20110612 Reuters KHARTOUM (Reuters) - Sudan's army denied on Sunday that any military aircraft were shot down in the border state of Southern Kordofan, where the northern military has been fighting armed groups for more than a week.
An official from the Southern Kordofan branch of the Sudan Peoples' Liberation Movement (SPLM), the south's dominant party, said on Saturday fighters had downed two northern warplanes in the state.
South Sudan is less than a month away from breaking off into an independent country, but fighting around the country's ill-defined north-south border has raised fears the two sides could return to open conflict.
The two sides have yet to agree on a number of sensitive issues, including the status of the disputed Abyei region, and how to share oil revenues and the national debt.
The north's President Omar Hassan al-Bashir and the south's President Salva Kiir were due to meet in Addis Ababa on Sunday to discuss the status of Abyei and other unresolved issues.

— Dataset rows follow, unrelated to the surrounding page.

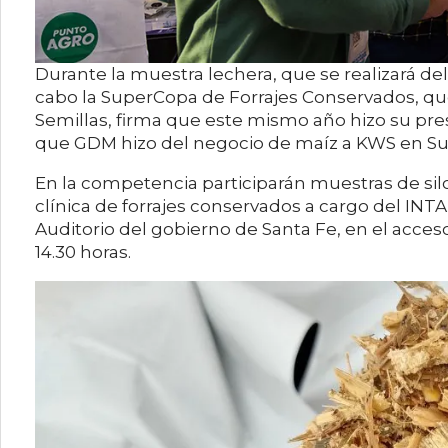
Durante la muestra lechera, que se realizará del 
cabo la SuperCopa de Forrajes Conservados, que
Semillas, firma que este mismo año hizo su pre
que GDM hizo del negocio de maíz a KWS en Sud
En la competencia participarán muestras de silo
clínica de forrajes conservados a cargo del INTA 
Auditorio del gobierno de Santa Fe, en el acceso
14.30 horas.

Clashes in the northern oil state of Southern Kordofan, which borders the country's south, broke out on June 5 and have since escalated to include aircraft and artillery. The United Nations has estimated tens of thousands have fled the fighting.
Analysts see Southern Kordofan as a flashpoint because it is home to many fighters, largely from the Nuba mountains region, who sided with the south during the last civil war.

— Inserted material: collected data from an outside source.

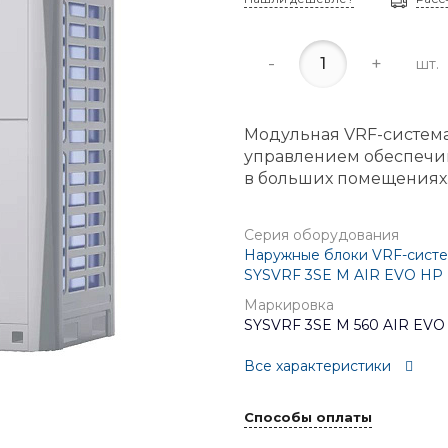
-
+
шт.
Модульная VRF-система
управлением обеспечи
в больших помещениях
Серия оборудования
Наружные блоки VRF-систе
SYSVRF 3SE M AIR EVO HP
Маркировка
SYSVRF 3SE M 560 AIR EVO
Все характеристики
Способы оплаты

In a statement, northern army spokesman Al-Sawarmi Khaled accused the SPLM of interfering in "northern affairs" in Southern Kordofan and said the northern army was working to restore stability in the state.
"It is not true at all that aircraft belonging to the armed forces were shot down in the area," he added.
South Sudan opted to secede in a January vote which had been promised by a 2005 north-south peace deal. The two sides warred for decades over oil, religion, ethnicity and ideology.